Ich habe die Tournee ja nicht gewollt
ja nicht machen wollen
ich war immer gegen diese Tournee
aber weil sie mich immerfort gepeinigt hat
mit ihrer guten Landluft
habe ich nachgegeben
Lungenkranke schwierige Leute
kaum auszuhalten
Weltbeherrscher sozusagen
Niederträchtigkeitsfanatiker
Die gute Landluft
die wir auf der Tournee haben
hat sie immer wieder gesagt
und dabei ist es nichts als Gestank
und ihr Zustand
war noch nie so schlecht wie jetzt
Ein heruntergekommener Erbe der romantischen Poetik, der Begriffe wie Imitation, Phantasie, Geist, das
Poetische, Genie, das Schöpferische, die Schönheit, hochhält, Begriffe, an denen man sich erwärmen wollte, seit
die Welt entzaubert wurde und mit der Klarheit der Kälte zuzunehmen begann. Begriffe, die auch der
unzeitgemäße Großvater Thomas Bernhards zu seiner Kunstreligion und zu Leitworten für seinen Enkel gemacht
hatte.
So ist in Bruscon und seiner Familientruppe wieder Bernhards Familienstück zu erkennen, mit dem
kunstbessenen Großvater im Mittelpunkt, dem sich die anderen 3 Familienmitglieder, Bernhards Mutter, Onkel
und Großmutter, bedingungslos unterworfen hatten.

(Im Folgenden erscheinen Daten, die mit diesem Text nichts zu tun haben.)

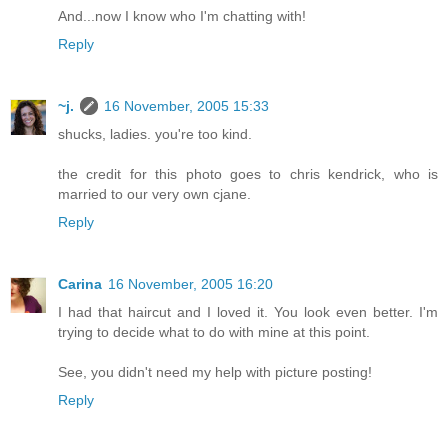
And...now I know who I'm chatting with!
Reply
~j.
16 November, 2005 15:33
shucks, ladies. you're too kind.
the credit for this photo goes to chris kendrick, who is
married to our very own cjane.
Reply
Carina
16 November, 2005 16:20
I had that haircut and I loved it. You look even better. I'm
trying to decide what to do with mine at this point.
See, you didn't need my help with picture posting!
Reply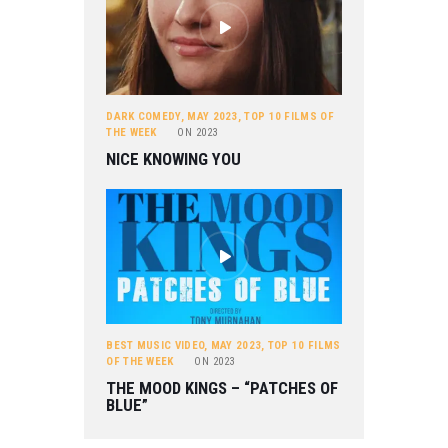
DARK COMEDY
,
MAY 2023
,
TOP 10 FILMS OF
THE WEEK
ON
2023
NICE KNOWING YOU
BEST MUSIC VIDEO
,
MAY 2023
,
TOP 10 FILMS
OF THE WEEK
ON
2023
THE MOOD KINGS – “PATCHES OF
BLUE”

Wie Bruscons 4-köpfige Truppe waren sie durch halb Europa gezogen, jahrelang auf der Suche nach
Anerkennung und künstlerischem Erfolg. Und wie Bruscon trat auch der Großvater als großer Herr mit höchsten
künstlerischen Ansprüchen auf, hinter denen die ängstlich verborgene Einsicht stand, mit seinem Unternehmen
gescheitert zu sein. Was sie besaßen, war, wie im Theatermacher, nicht viel mehr, als was sich in Wäschekorb
und Kiste unterbringen ließ.
Bernhards Großvater pflegte normalerweise eine Leinenkappe zu tragen. So muß natürlich auch Bruscon eine
haben:
Extralange Hosen
trug ich damals
und eine Leinenkappe auf dem Kopf
Ich nannte sie meine Vorteilskappe
weil ich bald darauf gekommen war
daß es unter dieser Kappe zu denken
ein Vorteil war
Wollte ich klar denken
setzte ich diese Kappe auf
die Leinenkappe
die ich von meinem Großvater mütterlicherseits
geerbt habe
Und stellen Sie sich vor
es war mir auch in der Großstadt nicht möglich
ohne diese Leinenkappe meines Großvaters zu denken
jedenfalls nicht mit der notwendigen Klarheit
die ich mir zum Prinzip gemacht habe
schließlich hatte ich diese Leinenkappe
während der ganzen Arbeit an meiner Komödie auf
Nehme ich die Kappe herunter
ist meine Komödie vernichtet
habe ich gedacht
und ich habe sie die ganzen neun Jahre
die ich an meiner Komödie geschrieben habe
eben an unserem Rad der Geschichte
aufbehalten
Die Riesenromane Johannes Freumbichlers kehren wieder in Bruscons Riesendrama, die Kinder Farald und Herta
in Ferrucio und Sarah, und an der Nierengeschichte, an der Bruscon leidet, ist Freumbichler im Februar 1949
gestorben. Wie Bruscon könnte auch der erfolglose, verarmte Schriftsteller Johannes Freumbichler die Größe
seiner Misere seines Lebens in dem fragmentarischen Satz ausdrücken, den die Tochter des Theatermachers
wieder und wieder nachsprechen muß, weil er dem Kunsttyrannen nie andächtig genug gesprochen werden kann:
Wenn wir die Schönheit nicht besitzen
und durch und durch ein kranker Geist
und mittellos bis in die Seele sind.